An order was issued in June 1684 for suppressing the Konkani language and making it compulsory to speak the Portuguese language. The law provided for dealing roughly with anyone using the local language. Following that law all the non-Christian cultural symbols and the books written in local languages were sought to be destroyed. Methods such as repressive laws, demolition of temples and mosques, destruction of holy books, fines and the forcible conversion of orphans were used.
Additional Information :
The Portuguese Imperialists and the Destruction of Elephanta
Every previous writer on Elephanta is full of praise for it as one of the noblest works of Hindu art. Its fame spread abroad as early as the third century A.D. It has the distinction of being referred to by the great Leonardo da Vinci in the sixteenth century. But what the early foreigners saw or what we see today is only a wreck of what was originally created.
Of the five foreign nations that came into contact with India from the sixteenth century ,the Danes were negligible, the Dutch commercially powerful for a short time but with no impact on Indian art, the French keenly interested in it, and the British considerably involved with it. None of these four did deliberate harm to Indian monuments as compared the Portuguese.

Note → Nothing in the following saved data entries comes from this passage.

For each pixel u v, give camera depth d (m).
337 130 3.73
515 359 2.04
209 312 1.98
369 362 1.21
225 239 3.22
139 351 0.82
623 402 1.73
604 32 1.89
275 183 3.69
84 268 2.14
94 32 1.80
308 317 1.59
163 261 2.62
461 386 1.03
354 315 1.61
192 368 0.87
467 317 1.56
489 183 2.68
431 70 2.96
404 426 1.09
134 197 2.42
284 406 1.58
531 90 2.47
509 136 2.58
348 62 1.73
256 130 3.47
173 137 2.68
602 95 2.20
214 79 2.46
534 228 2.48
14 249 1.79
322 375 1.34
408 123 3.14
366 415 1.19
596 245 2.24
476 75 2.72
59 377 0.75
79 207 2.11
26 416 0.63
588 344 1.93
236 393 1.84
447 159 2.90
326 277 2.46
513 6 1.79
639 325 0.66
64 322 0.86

The result of Portuguese misdeed is visible even today on many sites on the western coast of India especially at both Goa and at Elephanta. Walter Hamilton, writing in the eighteenth century says in his “description of Hindustan” that the Portuguese “made war on the gods and temples as well as on the armies of India.”

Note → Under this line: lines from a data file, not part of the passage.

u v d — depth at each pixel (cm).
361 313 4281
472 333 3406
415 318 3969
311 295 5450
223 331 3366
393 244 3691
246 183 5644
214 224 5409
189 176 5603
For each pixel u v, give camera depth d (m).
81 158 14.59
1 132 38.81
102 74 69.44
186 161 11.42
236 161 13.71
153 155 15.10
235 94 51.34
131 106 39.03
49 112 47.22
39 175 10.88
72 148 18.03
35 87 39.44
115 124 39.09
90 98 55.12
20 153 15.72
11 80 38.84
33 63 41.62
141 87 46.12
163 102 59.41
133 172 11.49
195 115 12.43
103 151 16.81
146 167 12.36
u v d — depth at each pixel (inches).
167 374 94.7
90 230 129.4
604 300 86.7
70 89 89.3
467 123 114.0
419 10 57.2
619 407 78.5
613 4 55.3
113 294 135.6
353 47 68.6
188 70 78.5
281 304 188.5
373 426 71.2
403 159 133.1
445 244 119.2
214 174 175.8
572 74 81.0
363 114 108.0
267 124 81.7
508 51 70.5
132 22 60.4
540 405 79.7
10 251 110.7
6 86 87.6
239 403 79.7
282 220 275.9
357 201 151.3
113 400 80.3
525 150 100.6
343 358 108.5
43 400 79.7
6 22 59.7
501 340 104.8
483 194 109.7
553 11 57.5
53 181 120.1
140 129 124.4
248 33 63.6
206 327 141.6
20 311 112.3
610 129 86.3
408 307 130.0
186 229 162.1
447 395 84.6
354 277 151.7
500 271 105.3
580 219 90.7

In an evil hour for it Elephanta came under the Portuguese in 1534. Among the first things they did was to remove what seems to have been the foundation inscription and sent it to Portugal. Now there is no trace of it. According to Portuguese historians during the Portuguese occupation many of the sculptures were broken, “by the frolic of the soldiers of the fleet that visited the place.” The soldiers used the sculptures as target practice and also to hear the echo of the cannon shots that were fired at the caves.

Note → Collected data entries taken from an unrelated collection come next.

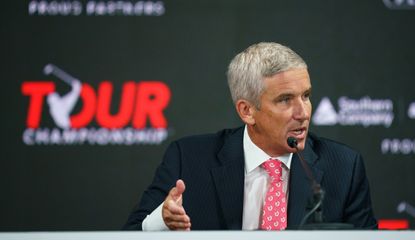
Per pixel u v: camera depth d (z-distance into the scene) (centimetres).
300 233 353
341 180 532
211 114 847
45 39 841
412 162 841
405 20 855
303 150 536
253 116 515
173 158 555
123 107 843
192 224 524
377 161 841
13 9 841
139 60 847
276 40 852
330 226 398
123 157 841
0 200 834
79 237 352
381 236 352
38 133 836
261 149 529
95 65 843
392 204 841
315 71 848
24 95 835
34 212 837
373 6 850
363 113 844
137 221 526
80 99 840
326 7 855
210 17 854
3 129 833
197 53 852
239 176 526
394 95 845
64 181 839
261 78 500
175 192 463
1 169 832
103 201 841
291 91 495
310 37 852
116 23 850
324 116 841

Eventually, the Portuguese rule was disastrous for Elephanta. The population on island declined and the island became forested. After thousand years long worship the Shiva temples of the caves was abandoned . The only religious event which has survived to this day and is related to ancient cave temples is the festival of Shiva – Maha Shivaratri.
The Portuguese left in 1661 as per the marriage treaty of Charles II of England and Catherine of Braganza, daughter of King John IV of Portugal. This marriage shifted possession of the islands to the British Empire, as part of Catherine’s dowry to Charles.